## What to do
Would you please transcribe the entire listing exactly?

## Data to process
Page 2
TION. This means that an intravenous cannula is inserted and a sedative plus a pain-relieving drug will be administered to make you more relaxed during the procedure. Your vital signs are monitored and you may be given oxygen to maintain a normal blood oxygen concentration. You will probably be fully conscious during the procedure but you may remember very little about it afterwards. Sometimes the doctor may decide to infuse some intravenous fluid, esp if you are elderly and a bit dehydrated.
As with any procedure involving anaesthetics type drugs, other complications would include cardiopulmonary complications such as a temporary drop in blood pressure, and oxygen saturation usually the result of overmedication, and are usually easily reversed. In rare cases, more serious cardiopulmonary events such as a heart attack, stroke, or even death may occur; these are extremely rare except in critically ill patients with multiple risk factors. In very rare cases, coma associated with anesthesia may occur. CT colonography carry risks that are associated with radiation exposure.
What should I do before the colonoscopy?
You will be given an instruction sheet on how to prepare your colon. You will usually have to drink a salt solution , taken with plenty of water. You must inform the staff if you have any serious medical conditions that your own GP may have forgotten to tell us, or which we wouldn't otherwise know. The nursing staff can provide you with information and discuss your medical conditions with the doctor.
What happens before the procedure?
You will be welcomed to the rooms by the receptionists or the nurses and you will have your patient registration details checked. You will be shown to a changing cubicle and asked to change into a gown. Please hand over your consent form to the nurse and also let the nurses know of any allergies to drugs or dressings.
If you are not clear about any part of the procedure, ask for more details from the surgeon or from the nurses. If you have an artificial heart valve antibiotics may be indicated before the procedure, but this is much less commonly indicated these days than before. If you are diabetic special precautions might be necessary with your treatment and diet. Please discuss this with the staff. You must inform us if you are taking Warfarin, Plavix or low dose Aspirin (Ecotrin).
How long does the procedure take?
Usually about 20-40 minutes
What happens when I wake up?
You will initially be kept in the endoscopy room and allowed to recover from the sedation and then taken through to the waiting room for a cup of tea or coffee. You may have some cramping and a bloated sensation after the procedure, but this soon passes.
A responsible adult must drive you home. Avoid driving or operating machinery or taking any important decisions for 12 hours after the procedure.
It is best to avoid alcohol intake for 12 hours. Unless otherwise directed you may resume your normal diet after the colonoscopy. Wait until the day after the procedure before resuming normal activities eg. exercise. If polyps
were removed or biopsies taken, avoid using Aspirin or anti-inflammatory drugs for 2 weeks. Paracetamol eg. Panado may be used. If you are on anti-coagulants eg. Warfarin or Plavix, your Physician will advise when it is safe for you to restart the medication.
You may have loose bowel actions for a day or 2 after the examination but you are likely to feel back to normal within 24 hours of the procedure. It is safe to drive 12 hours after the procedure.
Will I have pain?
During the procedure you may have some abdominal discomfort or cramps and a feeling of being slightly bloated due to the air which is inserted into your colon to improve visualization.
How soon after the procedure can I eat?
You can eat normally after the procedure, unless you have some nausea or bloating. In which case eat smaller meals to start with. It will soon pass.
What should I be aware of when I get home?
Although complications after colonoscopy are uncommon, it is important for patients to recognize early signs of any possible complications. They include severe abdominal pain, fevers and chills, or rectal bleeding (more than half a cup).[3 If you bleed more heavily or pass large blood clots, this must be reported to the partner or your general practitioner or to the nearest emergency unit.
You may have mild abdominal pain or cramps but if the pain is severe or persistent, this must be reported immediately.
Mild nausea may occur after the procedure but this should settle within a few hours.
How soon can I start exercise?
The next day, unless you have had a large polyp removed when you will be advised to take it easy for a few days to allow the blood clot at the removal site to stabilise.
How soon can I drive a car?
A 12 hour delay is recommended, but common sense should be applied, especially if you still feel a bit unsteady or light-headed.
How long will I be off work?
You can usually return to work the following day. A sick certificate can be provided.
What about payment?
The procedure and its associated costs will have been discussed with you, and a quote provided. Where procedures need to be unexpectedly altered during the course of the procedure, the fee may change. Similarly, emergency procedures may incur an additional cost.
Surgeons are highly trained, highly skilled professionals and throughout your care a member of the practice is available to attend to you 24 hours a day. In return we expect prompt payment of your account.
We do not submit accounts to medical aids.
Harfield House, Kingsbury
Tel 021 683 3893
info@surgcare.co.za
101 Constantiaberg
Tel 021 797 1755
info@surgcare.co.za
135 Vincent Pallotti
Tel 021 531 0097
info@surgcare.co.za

## Worked solution
Page 2
TION. This means that an intravenous cannula is inserted and a sedative plus a pain-relieving drug will be administered to make you more relaxed during the procedure. Your vital signs are monitored and you may be given oxygen to maintain a normal blood oxygen concentration. You will probably be fully conscious during the procedure but you may remember very little about it afterwards. Sometimes the doctor may decide to infuse some intravenous fluid, esp if you are elderly and a bit dehydrated.
As with any procedure involving anaesthetics type drugs, other complications would include cardiopulmonary complications such as a temporary drop in blood pressure, and oxygen saturation usually the result of overmedication, and are usually easily reversed. In rare cases, more serious cardiopulmonary events such as a heart attack, stroke, or even death may occur; these are extremely rare except in critically ill patients with multiple risk factors. In very rare cases, coma associated with anesthesia may occur. CT colonography carry risks that are associated with radiation exposure.
What should I do before the colonoscopy?
You will be given an instruction sheet on how to prepare your colon. You will usually have to drink a salt solution , taken with plenty of water. You must inform the staff if you have any serious medical conditions that your own GP may have forgotten to tell us, or which we wouldn't otherwise know. The nursing staff can provide you with information and discuss your medical conditions with the doctor.
What happens before the procedure?
You will be welcomed to the rooms by the receptionists or the nurses and you will have your patient registration details checked. You will be shown to a changing cubicle and asked to change into a gown. Please hand over your consent form to the nurse and also let the nurses know of any allergies to drugs or dressings.
If you are not clear about any part of the procedure, ask for more details from the surgeon or from the nurses. If you have an artificial heart valve antibiotics may be indicated before the procedure, but this is much less commonly indicated these days than before. If you are diabetic special precautions might be necessary with your treatment and diet. Please discuss this with the staff. You must inform us if you are taking Warfarin, Plavix or low dose Aspirin (Ecotrin).
How long does the procedure take?
Usually about 20-40 minutes
What happens when I wake up?
You will initially be kept in the endoscopy room and allowed to recover from the sedation and then taken through to the waiting room for a cup of tea or coffee. You may have some cramping and a bloated sensation after the procedure, but this soon passes.
A responsible adult must drive you home. Avoid driving or operating machinery or taking any important decisions for 12 hours after the procedure.
It is best to avoid alcohol intake for 12 hours. Unless otherwise directed you may resume your normal diet after the colonoscopy. Wait until the day after the procedure before resuming normal activities eg. exercise. If polyps
were removed or biopsies taken, avoid using Aspirin or anti-inflammatory drugs for 2 weeks. Paracetamol eg. Panado may be used. If you are on anti-coagulants eg. Warfarin or Plavix, your Physician will advise when it is safe for you to restart the medication.
You may have loose bowel actions for a day or 2 after the examination but you are likely to feel back to normal within 24 hours of the procedure. It is safe to drive 12 hours after the procedure.
Will I have pain?
During the procedure you may have some abdominal discomfort or cramps and a feeling of being slightly bloated due to the air which is inserted into your colon to improve visualization.
How soon after the procedure can I eat?
You can eat normally after the procedure, unless you have some nausea or bloating. In which case eat smaller meals to start with. It will soon pass.
What should I be aware of when I get home?
Although complications after colonoscopy are uncommon, it is important for patients to recognize early signs of any possible complications. They include severe abdominal pain, fevers and chills, or rectal bleeding (more than half a cup).[3 If you bleed more heavily or pass large blood clots, this must be reported to the partner or your general practitioner or to the nearest emergency unit.
You may have mild abdominal pain or cramps but if the pain is severe or persistent, this must be reported immediately.
Mild nausea may occur after the procedure but this should settle within a few hours.
How soon can I start exercise?
The next day, unless you have had a large polyp removed when you will be advised to take it easy for a few days to allow the blood clot at the removal site to stabilise.
How soon can I drive a car?
A 12 hour delay is recommended, but common sense should be applied, especially if you still feel a bit unsteady or light-headed.
How long will I be off work?
You can usually return to work the following day. A sick certificate can be provided.
What about payment?
The procedure and its associated costs will have been discussed with you, and a quote provided. Where procedures need to be unexpectedly altered during the course of the procedure, the fee may change. Similarly, emergency procedures may incur an additional cost.
Surgeons are highly trained, highly skilled professionals and throughout your care a member of the practice is available to attend to you 24 hours a day. In return we expect prompt payment of your account.
We do not submit accounts to medical aids.
Harfield House, Kingsbury
Tel 021 683 3893
info@surgcare.co.za
101 Constantiaberg
Tel 021 797 1755
info@surgcare.co.za
135 Vincent Pallotti
Tel 021 531 0097
info@surgcare.co.za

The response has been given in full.